L'Echo de la Fabrique : 6 novembre 1831 - Numéro 2

Sans partager les doctrines des disciples de St-Simon1, nous empruntons dans un de leurs ouvrages les passages suivans qui nous semblent opportuns :

« Si nous envisageons l'état de la société, nous y remarquons des savans, des industriels, des artistes ; tous sont réduits à des travaux isolés, tous sont privés de la force si puissante de l'association. Le savant se livre à des recherches, et fait des découvertes souvent faites avant lui ; son travail et ses sacrifices inutiles à la science, sont nuisibles à ses intérêts particuliers ; en l'absence d'une hiérarchie intellectuelle, les efforts isolés ne font pas marcher la science et en arrêtent les développemens.

L'industriel est loin de marcher vers la perfection avec la rapidité dont il serait capable, aidé d'une meilleure organisation. Si parfois un nouveau procédé est découvert, l'inventeur, au lieu d'en faire profiter la société, le garde pour lui et en fait un mystère le plus long-temps qu'il peut ; de là, un retard considérable dans le progrès, résultat nécessaire d'un travail individuel.

On cherche à justifier ce déplorable état de l'industrie [3.1]en disant : laissez faire, la concurrence et le temps finissent par tout niveler. On peut répondre avec raison ; mais, en attendant, que faire de ces milliers d'hommes affamés ? Si on établit une machine à vapeur là où cent ouvriers étaient occupés, elle les plongera dans la misère, jusqu'à ce que, réduits à s'expatrier, à changer d'état, ils se soient procuré de nouveaux travaux, qui leur seront peut-être enlevés comme les premiers.
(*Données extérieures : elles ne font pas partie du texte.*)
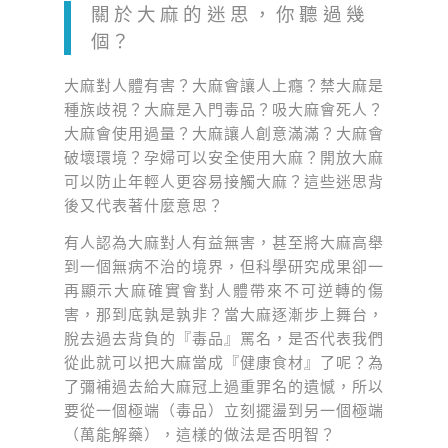
關於大麻的迷思，你聽過幾
個？
大麻對人體有害？大麻會讓人上癮？禁大麻是
種族歧視？大麻是入門毒品？吸大麻會死人？
大麻會使用過量？大麻讓人創意滿滿？大麻會
破壞環境？孕婦可以安全使用大麻？開放大麻
可以防止年輕人更容易接觸大麻？這些迷思背
後又代表著什麼意思？
有人認為大麻對人有益無害，甚至將大麻高舉
到一個無病不治的境界，但科學研究成果卻一
再顯示大麻確實會對人體帶來不可逆轉的傷
害，那到底孰是孰非？當大麻逐漸步上舞台，
脫去過去背負的『毒品』罵名，是否代表我們
從此就可以把大麻當成『健康食材』了呢？為
了彌補過去給大麻冠上過重罪名的遺憾，所以
要從一個極端（毒品）立刻擺盪到另一個極端
（萬能解藥），這樣的做法是否明智？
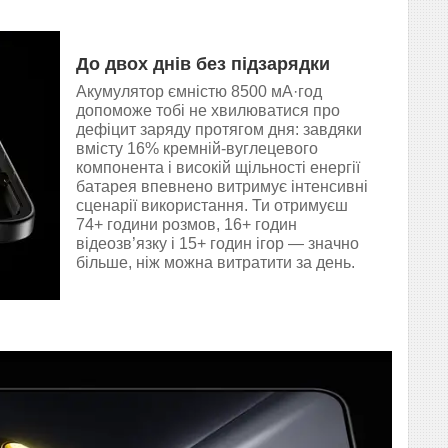
До двох днів без підзарядки
Акумулятор ємністю 8500 мА·год
допоможе тобі не хвилюватися про
дефіцит заряду протягом дня: завдяки
вмісту 16% кремній-вуглецевого
компонента і високій щільності енергії
батарея впевнено витримує інтенсивні
сценарії використання. Ти отримуєш
74+ години розмов, 16+ годин
відеозв’язку і 15+ годин ігор — значно
більше, ніж можна витратити за день.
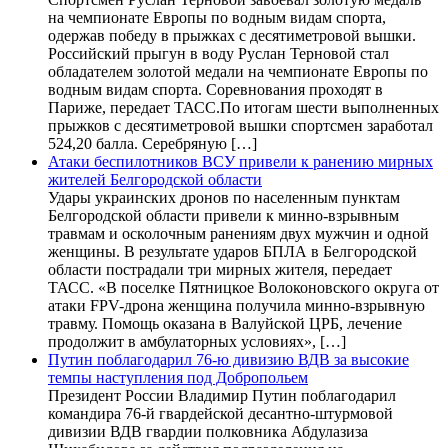
на чемпионате Европы по водным видам спорта,
одержав победу в прыжках с десятиметровой вышки.
Российский прыгун в воду Руслан Терновой стал
обладателем золотой медали на чемпионате Европы по
водным видам спорта. Соревнования проходят в
Париже, передает ТАСС.По итогам шести выполненных
прыжков с десятиметровой вышки спортсмен заработал
524,20 балла. Серебряную […]
Атаки беспилотников ВСУ привели к ранению мирных
жителей Белгородской области
Удары украинских дронов по населенным пунктам
Белгородской области привели к минно-взрывным
травмам и осколочным ранениям двух мужчин и одной
женщины. В результате ударов БПЛА в Белгородской
области пострадали три мирных жителя, передает
ТАСС. «В поселке Пятницкое Волоконовского округа от
атаки FPV-дрона женщина получила минно-взрывную
травму. Помощь оказана в Валуйской ЦРБ, лечение
продолжит в амбулаторных условиях», […]
Путин поблагодарил 76-ю дивизию ВДВ за высокие
темпы наступления под Добропольем
Президент России Владимир Путин поблагодарил
командира 76-й гвардейской десантно-штурмовой
дивизии ВДВ гвардии полковника Абдулазиза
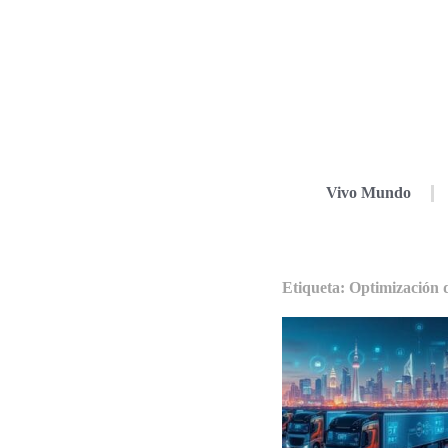
Vivo Mundo
Etiqueta: Optimización d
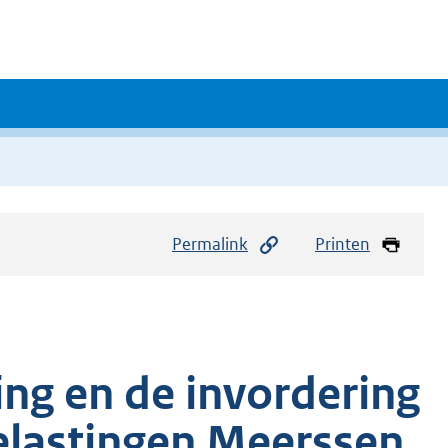
Permalink
Printen
ing en de invordering
lastingen Meerssen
Il y a donc pour l’industriel comme pour le savant, absence d'un but commun, indispensable à leurs progrès. »

Notes de base de page numériques:

1 Dirigée par Pierre Leroux et Jean Reynaud, une mission saint-simonienne était arrivée à Lyon au début du mois de mai 1831. Les prédications qui se déroulèrent du 3 mai au 17 juin firent grande impression à Lyon. (Voir F. Rude, Le mouvement économique et social, ouv. cit., p. 267-273 ; F. Rude, « Les saint-simoniens et Lyon », Actes du 89ème congrès des sociétés savantes, Lyon 1964, Paris, 1965.) Dans les numéros suivants de L’Echo de la Fabrique, et en particulier pendant l’année 1832, de très nombreux encarts, notes, brèves vont signaler les missions, les enseignements et les publications saint-simoniennes. Au mois d’octobre 1832, Michel Chevalier écrira à Arlès-Dufour, « Quant au centre à fonder à Lyon, ce ne sera évidemment que la constatation d’un fait existant. Lyon est la clé de la vallée du Rhône et de la Saône, le centre d’un mouvement industriel colossal qui comprend une vigoureuse population chez qui la foi religieuse n’est pas éteinte, et qui s’enflammera instantanément au flambeau étincelant que nous allons faire luire », Œuvres de Saint-Simon et Enfantin, vol. 8, 1865-1878, p. 122.